__EXERCISE OBJECTIVE__: What you return should be only the lines in the entries below between the one holding "your retirement funds" and the one holding "Great input but I think you might be", ends included, with every picture left out.

Transcribed page contents
────────
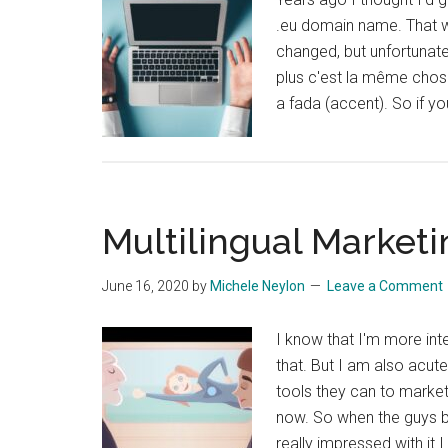
.eu domain name. That wa
changed, but unfortunate
plus c'est la même chose
a fada (accent). So if y
Multilingual Marketin
June 16, 2020
by
Michele Neylon
Leave a Comment
I know that I'm more in
that. But I am also acut
tools they can to market
now. So when the guys be
really impressed with it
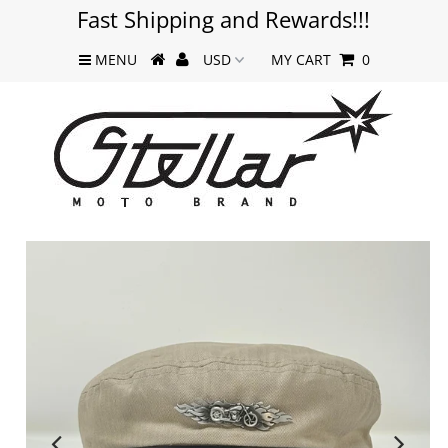
Fast Shipping and Rewards!!!
MENU
MY CART
0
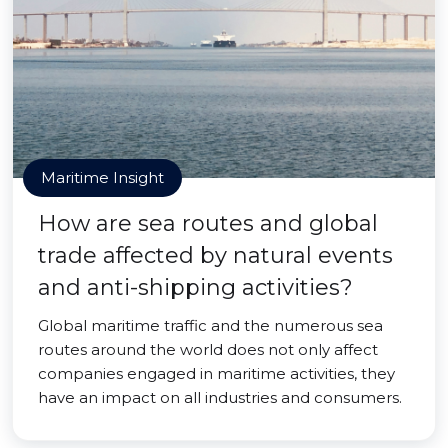
Maritime Insight
How are sea routes and global
trade affected by natural events
and anti-shipping activities?
Global maritime traffic and the numerous sea
routes around the world does not only affect
companies engaged in maritime activities, they
have an impact on all industries and consumers.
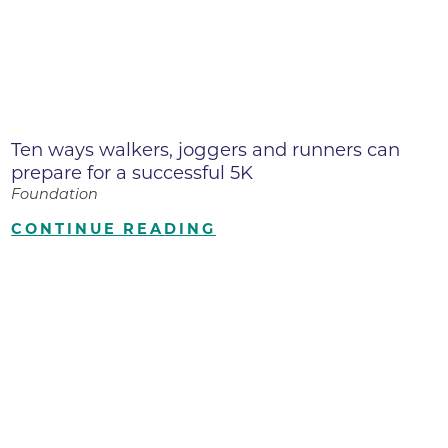
Ten ways walkers, joggers and runners can
prepare for a successful 5K
Foundation
CONTINUE READING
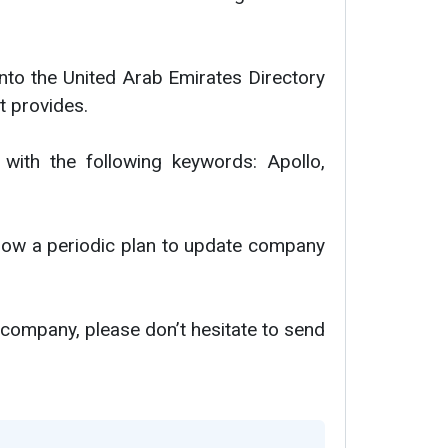
nto the United Arab Emirates Directory
t provides.
 with the following keywords: Apollo,
ollow a periodic plan to update company
 company, please don’t hesitate to send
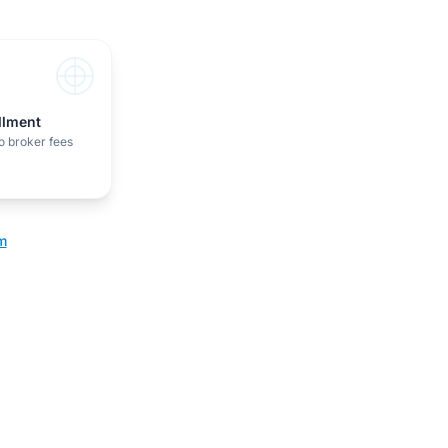
illment
o broker fees
m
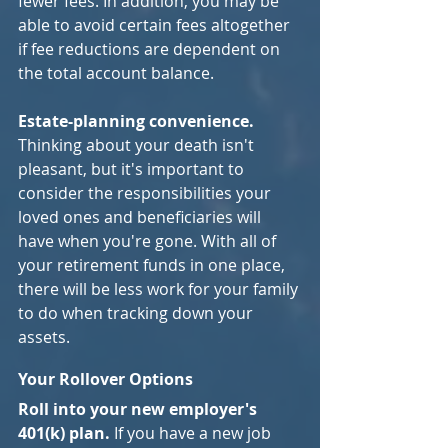
fewer fees. In addition, you may be 
able to avoid certain fees altogether 
if fee reductions are dependent on 
the total account balance.
Estate-planning convenience.
Thinking about your death isn't 
pleasant, but it's important to 
consider the responsibilities your 
loved ones and beneficiaries will 
have when you're gone. With all of 
your retirement funds in one place, 
there will be less work for your family 
to do when tracking down your 
assets.
Your Rollover Options
Roll into your new employer's 
401(k) plan. 
If you have a new job 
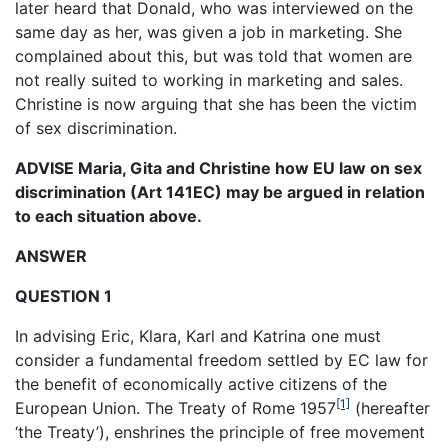
later heard that Donald, who was interviewed on the
same day as her, was given a job in marketing. She
complained about this, but was told that women are
not really suited to working in marketing and sales.
Christine is now arguing that she has been the victim
of sex discrimination.
ADVISE Maria, Gita and Christine how EU law on sex
discrimination (Art 141EC) may be argued in relation
to each situation above.
ANSWER
QUESTION 1
In advising Eric, Klara, Karl and Katrina one must
consider a fundamental freedom settled by EC law for
the benefit of economically active citizens of the
[1]
European Union. The Treaty of Rome 1957
(hereafter
‘the Treaty’), enshrines the principle of free movement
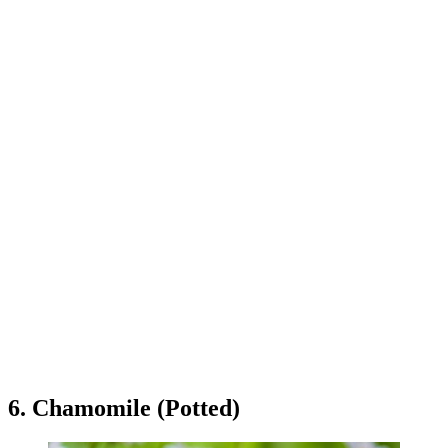
6. Chamomile (Potted)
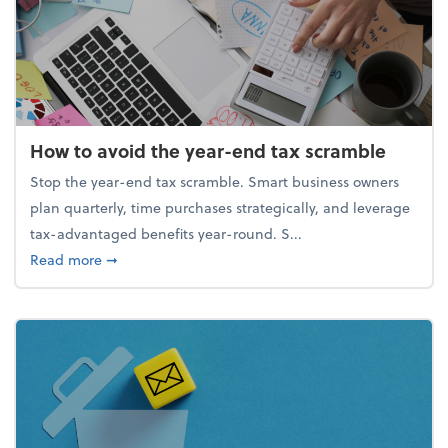
How to avoid the year-end tax scramble
Stop the year-end tax scramble. Smart business owners
plan quarterly, time purchases strategically, and leverage
tax-advantaged benefits year-round. S...
about How to avoid the year-end tax scramble
Read more
➞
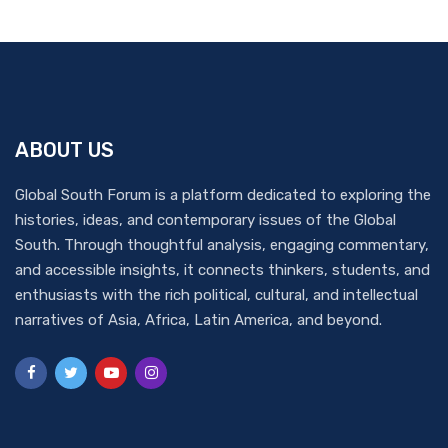
ABOUT US
Global South Forum is a platform dedicated to exploring the
histories, ideas, and contemporary issues of the Global
South. Through thoughtful analysis, engaging commentary,
and accessible insights, it connects thinkers, students, and
enthusiasts with the rich political, cultural, and intellectual
narratives of Asia, Africa, Latin America, and beyond.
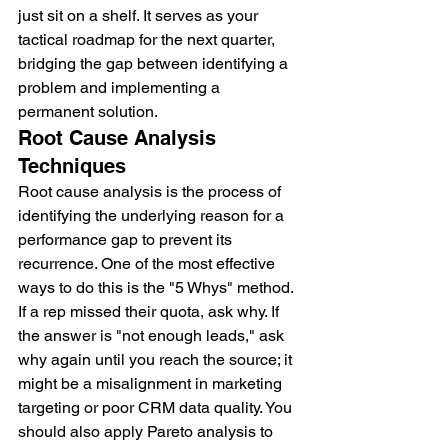
just sit on a shelf. It serves as your 
tactical roadmap for the next quarter, 
bridging the gap between identifying a 
problem and implementing a 
permanent solution.
Root Cause Analysis 
Techniques
Root cause analysis is the process of 
identifying the underlying reason for a 
performance gap to prevent its 
recurrence. One of the most effective 
ways to do this is the "5 Whys" method. 
If a rep missed their quota, ask why. If 
the answer is "not enough leads," ask 
why again until you reach the source; it 
might be a misalignment in marketing 
targeting or poor CRM data quality. You 
should also apply Pareto analysis to 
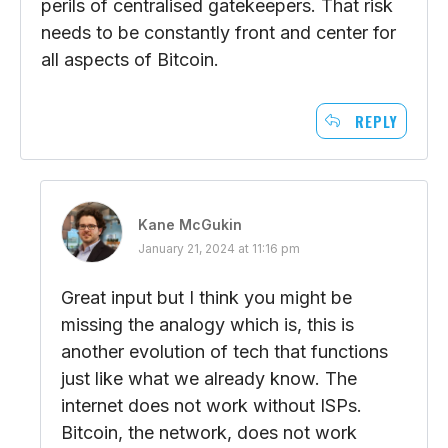
perils of centralised gatekeepers. That risk
needs to be constantly front and center for
all aspects of Bitcoin.
REPLY
Kane McGukin
January 21, 2024 at 11:16 pm
Great input but I think you might be
missing the analogy which is, this is
another evolution of tech that functions
just like what we already know. The
internet does not work without ISPs.
Bitcoin, the network, does not work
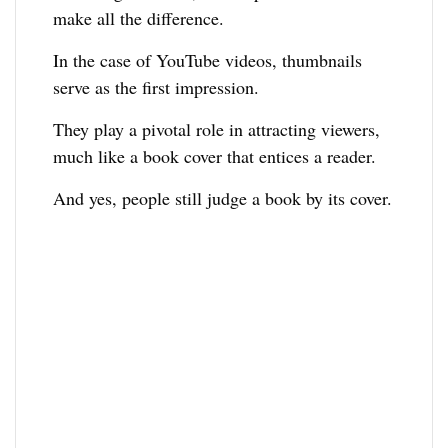
make all the difference.
In the case of YouTube videos, thumbnails
serve as the first impression.
They play a pivotal role in attracting viewers,
much like a book cover that entices a reader.
And yes, people still judge a book by its cover.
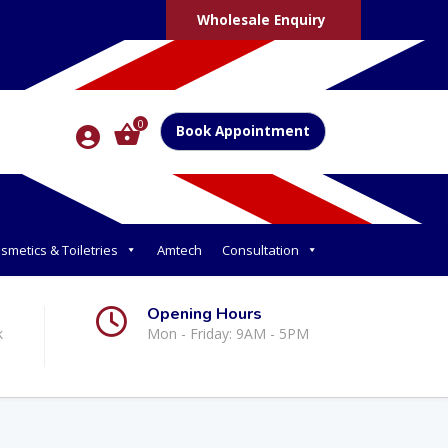
Wholesale Enquiry
0
Book Appointment
smetics & Toiletries
Amtech
Consultation
Opening Hours
k
Mon - Friday: 9AM - 5PM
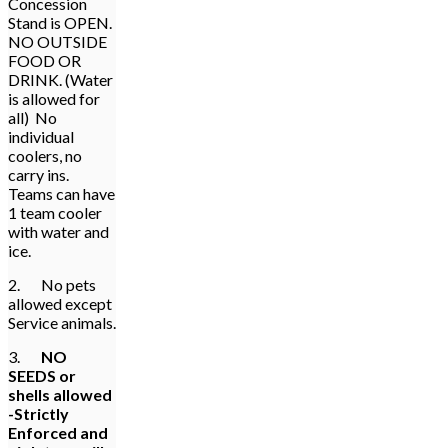
Concession
Stand is OPEN.
NO OUTSIDE
FOOD OR
DRINK. (Water
is allowed for
all) No
individual
coolers, no
carry ins.
Teams can have
1 team cooler
with water and
ice.
2. No pets
allowed except
Service animals.
3.
NO
SEEDS or
shells allowed
-Strictly
Enforced and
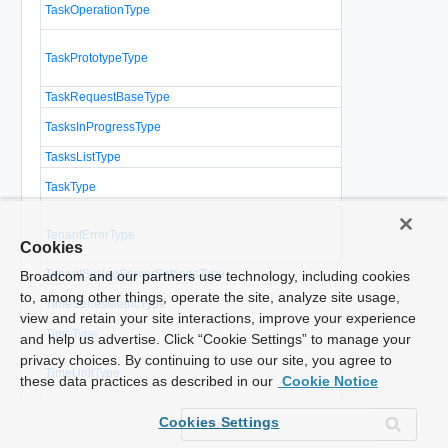
A task operati
TaskOperationType
associated c
Describes a
TaskPrototypeType
operation to
vCloud Direc
TaskRequestBaseType
Base type for
A list of que
TasksInProgressType
recently comp
TasksListType
A list of tasks
Represents 
TaskType
operation in 
The tenant vi
TenantErrorType
the containin
Cookies
administrator 
TenantSyslogServerSettingsType
Tenant syslog
Broadcom and our partners use technology, including cookies
A sequence o
to, among other things, operate the site, analyze site usage,
TimeSeriesMetricType
measured at 
view and retain your site interactions, improve your experience
TimeType
and help us advertise. Click “Cookie Settings” to manage your
An enumeratio
privacy choices. By continuing to use our site, you agree to
TimeUnitType
can be used t
these data practices as described in our
Cookie Notice
time
Parameters f
TrustStoreUpdateParamsType
Cookies Settings
truststore.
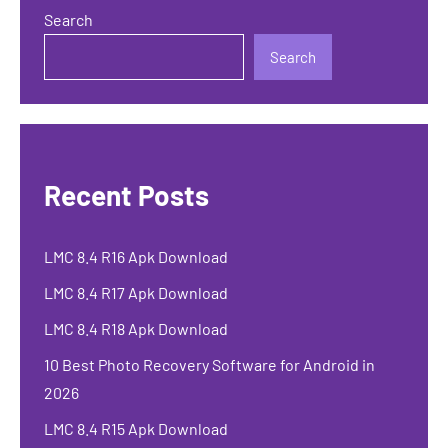
Search
Search
Recent Posts
LMC 8.4 R16 Apk Download
LMC 8.4 R17 Apk Download
LMC 8.4 R18 Apk Download
10 Best Photo Recovery Software for Android in
2026
LMC 8.4 R15 Apk Download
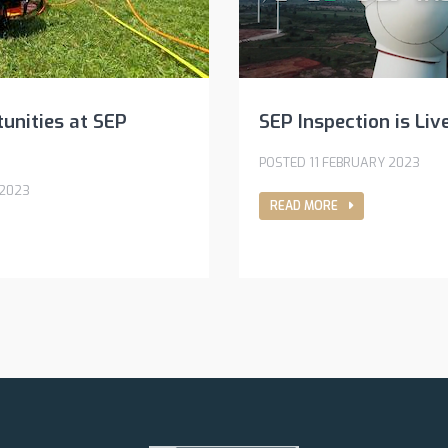
unities at SEP
SEP Inspection is Liv
POSTED 11 FEBRUARY 2023
 2023
READ MORE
────────
__TASK OUTPUT__:
your retirement funds in one place, 
there will be less work for your family 
to do when tracking down your 
assets.
Your Rollover Options
Roll into your new employer's 
401(k) plan. 
If you have a new job 
later heard that Donald, who was interviewed on the
same day as her, was given a job in marketing. She
complained about this, but was told that women are
not really suited to working in marketing and sales.
Christine is now arguing that she has been the victim
of sex discrimination.
ADVISE Maria, Gita and Christine how EU law on sex
discrimination (Art 141EC) may be argued in relation
to each situation above.
ANSWER
QUESTION 1
In advising Eric, Klara, Karl and Katrina one must
consider a fundamental freedom settled by EC law for
the benefit of economically active citizens of the
[1]
European Union. The Treaty of Rome 1957
(hereafter
‘the Treaty’), enshrines the principle of free movement
6. Chamomile (Potted)
How to avoid the year-end tax scramble
Stop the year-end tax scramble. Smart business owners
plan quarterly, time purchases strategically, and leverage
tax-advantaged benefits year-round. S...
about How to avoid the year-end tax scramble
Read more
➞
ABOUT US
Global South Forum is a platform dedicated to exploring the
histories, ideas, and contemporary issues of the Global
South. Through thoughtful analysis, engaging commentary,
and accessible insights, it connects thinkers, students, and
enthusiasts with the rich political, cultural, and intellectual
narratives of Asia, Africa, Latin America, and beyond.
just sit on a shelf. It serves as your 
tactical roadmap for the next quarter, 
bridging the gap between identifying a 
problem and implementing a 
permanent solution.
Root Cause Analysis 
Techniques
Root cause analysis is the process of 
identifying the underlying reason for a 
performance gap to prevent its 
recurrence. One of the most effective 
ways to do this is the "5 Whys" method. 
If a rep missed their quota, ask why. If 
the answer is "not enough leads," ask 
why again until you reach the source; it 
might be a misalignment in marketing 
targeting or poor CRM data quality. You 
should also apply Pareto analysis to 
perils of centralised gatekeepers. That risk
needs to be constantly front and center for
all aspects of Bitcoin.
REPLY
Kane McGukin
January 21, 2024 at 11:16 pm
Great input but I think you might be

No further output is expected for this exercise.